Были созданы великие произведения, в которых особенно силен элемент романтизма и идеализма. Но, пожалуй, эти элементы и оставались их наиболее впечатляющей стороной, в то время как картины собственно нового общества выглядели менее убедительно — и продолжали терять в убедительности по мере движения от 1930-х к 1980-м годам. Далее выяснилось, что «из социалистических канонов „выламывалась“ русская „деревенская проза“, изображавшая крестьянскую жизнь не в ее „революционном развитии“, а напротив, в условиях социального насилия и деформации; литература рассказывала и страшную правду о войне, разрушая миф о казенной героике и оптимизме; по-иному предстали в литературе Гражданская война и многие эпизоды отечественной истории. Дольше всех цеплялась за догматы социалистического реализма „производственная проза“. Важная роль в наступлении на сталинское наследство принадлежит в 1980-е так называемой „задержанной“, или „реабилитированной“, литературе — не опубликованным в свое время произведениям А. П. Платонова, М. А. Булгакова, А. А. Ахматовой, Б. Л. Пастернака, В. С. Гроссмана, А. Т. Твардовского, А. А. Бека, Б. Л. Можаева, В. И. Белова, М. Ф. Шатрова, Ю. В. Трифонова, В. Ф. Тендрякова, Ю. О. Домбровского, В. Т. Шаламова, А. И. Приставкина и др. Разоблачению социалистического реализма способствовал отечественный концептуализм (соцарт)»[131]

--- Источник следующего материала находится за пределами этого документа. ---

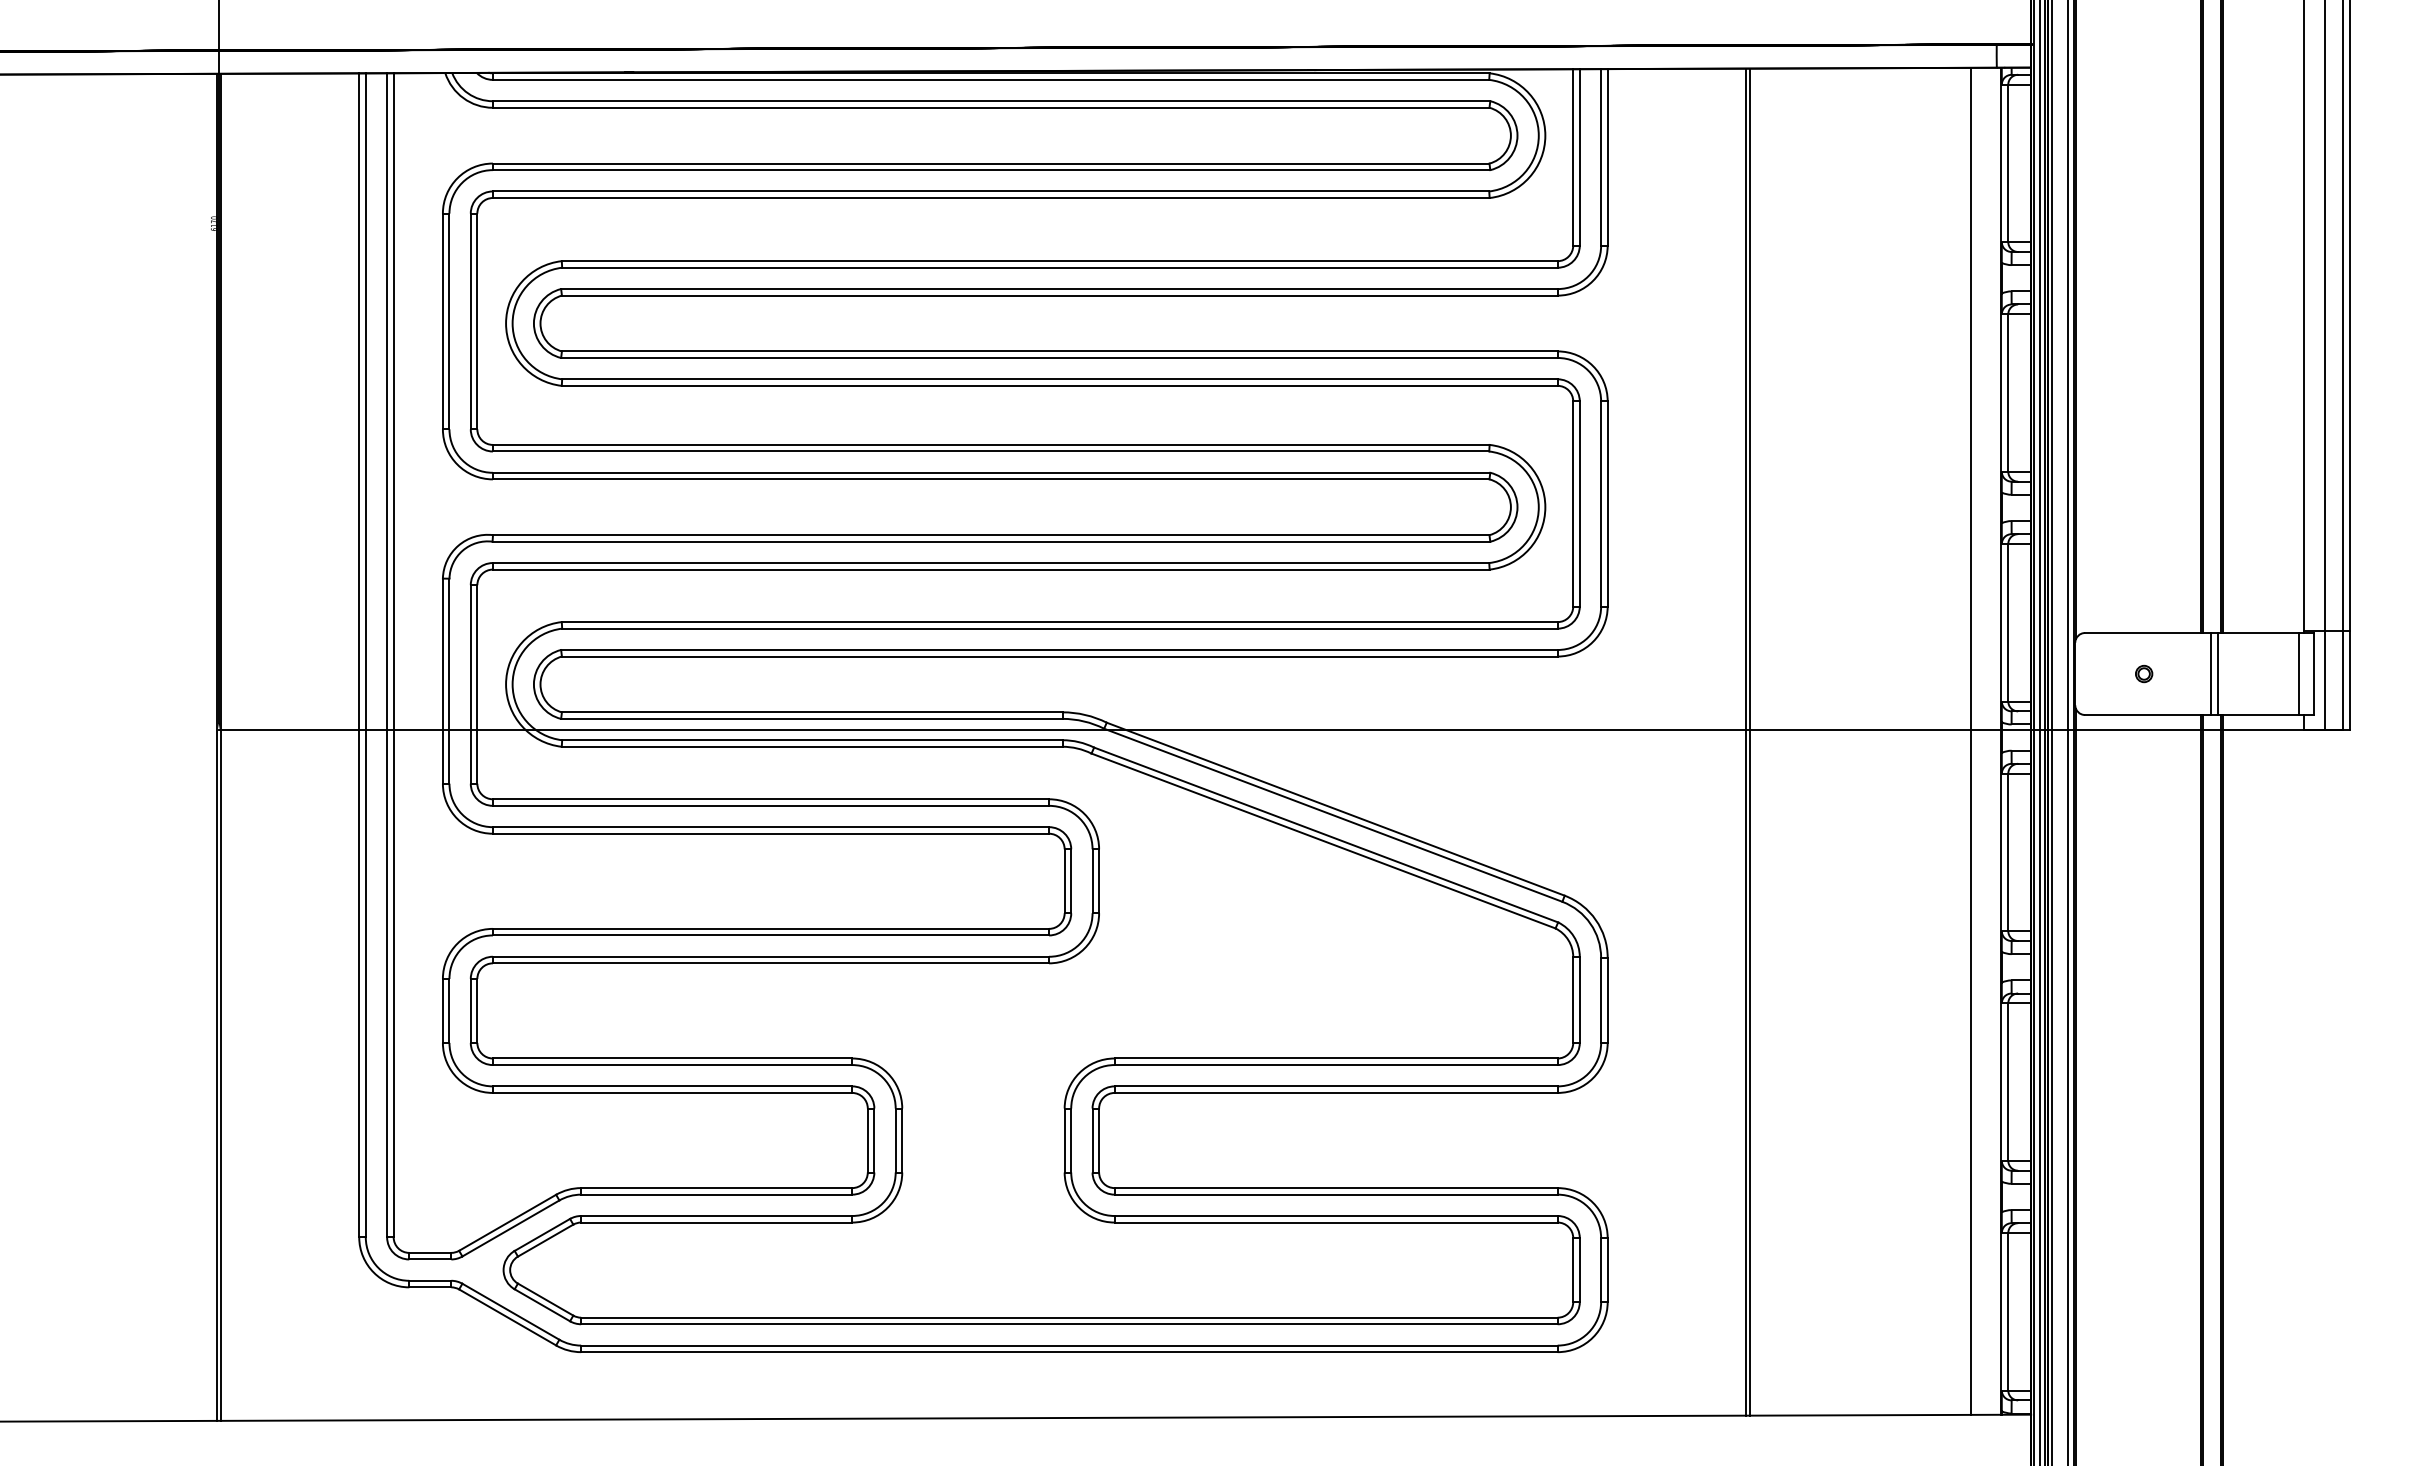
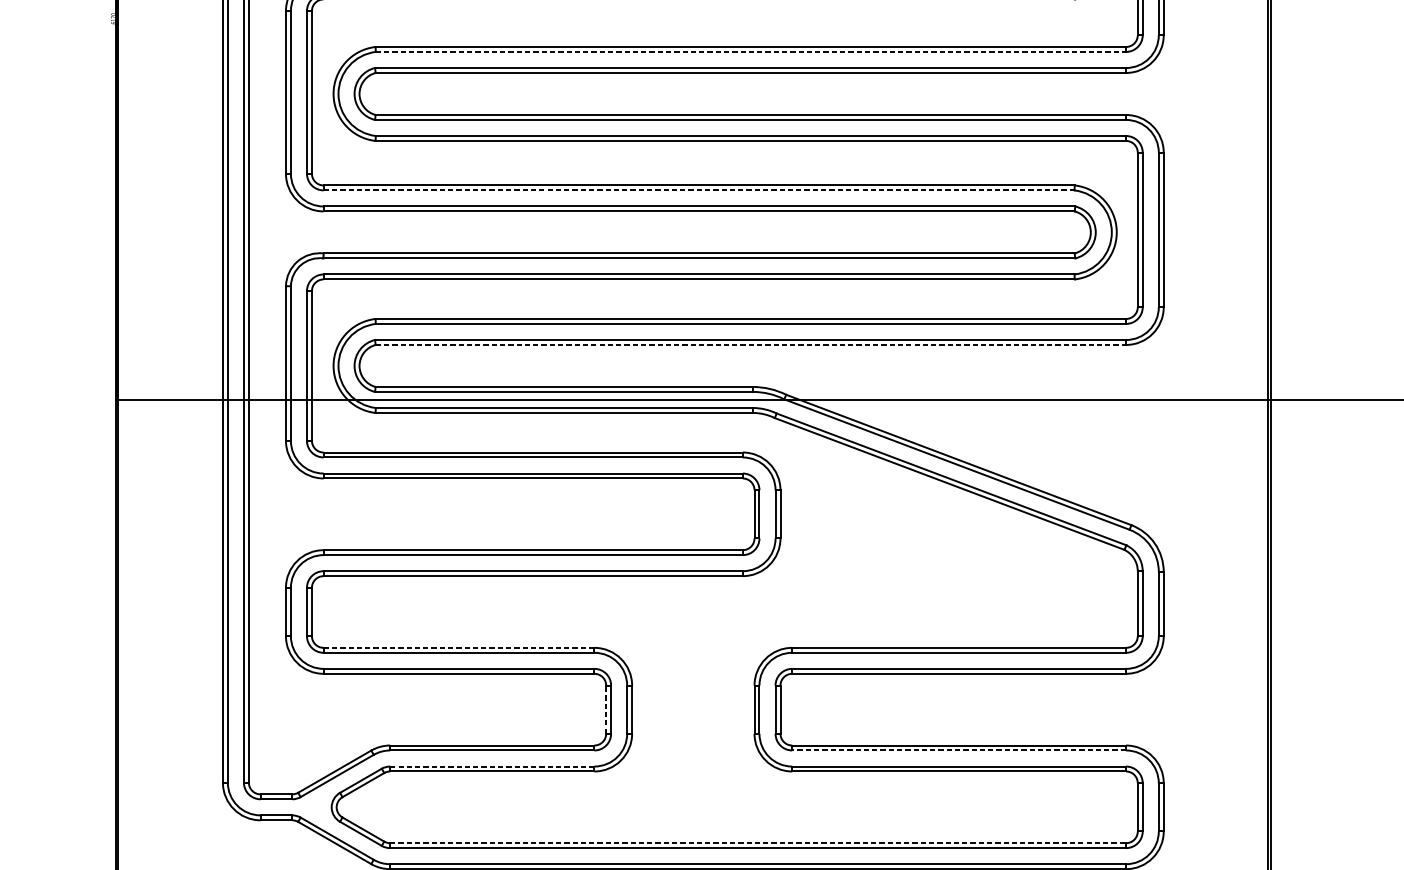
line: (1059, 267) -> (750, 51), solid -> dashed
line: (991, 451) -> (699, 190), solid -> dashed
line: (1059, 656) -> (750, 344), solid -> dashed
line: (672, 1058) -> (458, 647), solid -> dashed
line: (867, 1140) -> (605, 709), solid -> dashed
line: (1335, 1194) -> (958, 750), solid -> dashed
line: (716, 1215) -> (492, 766), solid -> dashed
line: (1069, 1317) -> (758, 843), solid -> dashed

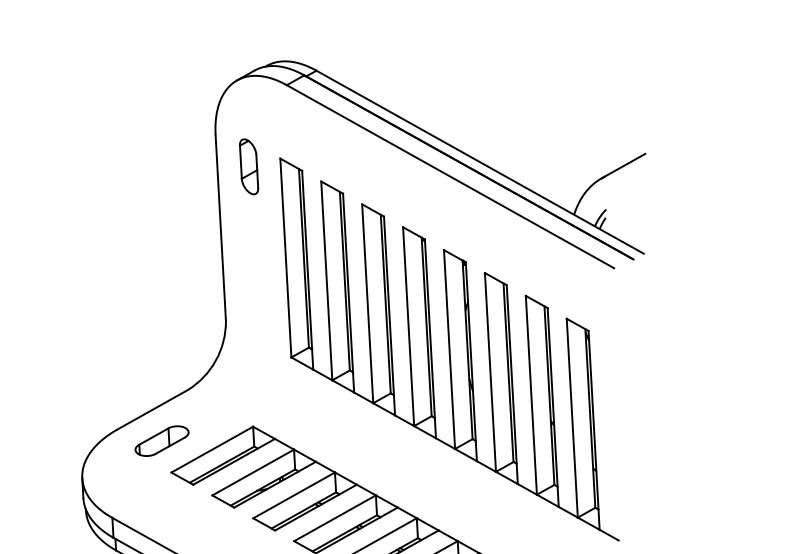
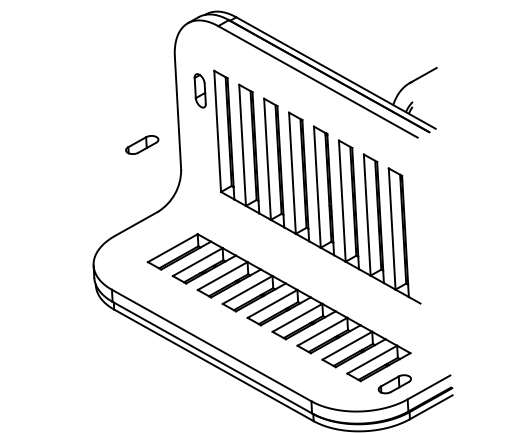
part: (247, 166) -> (199, 90), moved
part: (162, 440) -> (142, 144), moved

.В итоге наиболее интересная и читаемая литература обычно рисовала какие угодно, но не «социалистические» картины. А романтический элемент, оставаясь актуальным и привлекательным, утратил значимую идеологическую нагрузку и описывал теперь в основном перипетии становления личности, которая вовсе не обязательно являлась борцом за светлое будущее. Воспитание на лучших образцах классической культуры (например, литературы Золотого и Серебряного веков) побуждало людей осмысливать как свое бытие, так и реальное сообщество в категориях этой культуры, ощущать себя скорее не «советским человеком», а, к примеру, «лишним человеком», «романтическим героем»[132]
и т. д. Одновременно на уровне общественной морали произошло постепенное «урезание» коммунистической универсальной этики до «этики добродетели», характерной для локальных сообществ, но лишь ограниченно пригодных для больших сообществ эпохи модерна[133]. Добродетели верности, чести, достоинства, дружбы и другие находили поддержку как в классической, так и советской литературе и оставались действенны, тогда как более высокие идеалы превратились в пустую формальность, которой ритуально отдавали положенные почести, но которую не могли ни убедительно обосновать ни теоретически, ни столь же убедительно — эмоционально. Возможно, обществу нового типа как раз не хватило в первую очередь убедительной теории: люди искусства тем сильнее и ярче рисуют картины воображаемых сообществ, чем яснее понимают и разделяют обосновывающее их возможность мировоззрение.Наконец, социализм и коммунизм в их советском варианте, за немногими исключениями, были слишком сухи и в плохом смысле «теоретичны». Классика же выглядела гораздо доступнее, понятнее и ближе — она скорее завладевала воображением, формируя тем самым как личность, так и способы осмысления прошлого, настоящего и будущего. Да и не только классика: например, те же исторические и приключенческие романы советского периода, от Алексея Толстого до В. Пикуля, с гораздо большим успехом эстетизировали «имперские»[134]
и прочие подобные им реалии, чем это удавалось авторам в отношении советских реалий «производственных романов».Можно сказать, что результатом усилий советской власти стал общий рост культуры масс до того уровня, который в Европе соответствовал эпохе формирования национальных «воображаемых сообществ». И в Европе, и в России массы в какой-то период овладели культурой, которая раньше была достоянием высших классов — со всеми свойственными этой культуре (аристократической и буржуазной по происхождению) способами воспринимать страну как «свою», осознавать общность судьбы, иметь общую историю и т. д. От этого уровня (или параллельно с его достижением) можно было двигаться в направлении формирования иного, интернационального сообщества, что являлось изначальной целью и артикулировалось как возникновение новой исторической общности — «советского народа». Но это сообщество так и осталось «недовоображенным», а процесс подготовки его культурных оснований погас на стадии, которая сделала возможным формирование лишь имперской и отчасти националистической субкультур. С их политическими, пропагандистскими и культурными манифестациями мы и имели дело на протяжении последних трех десятилетий; к ним же обращается по нужде и нынешний российский политический режим, равно как и часть оппозиции. В основе же этих манифестаций обнаруживается инерция не доведенной до конца большевистской культурной политики.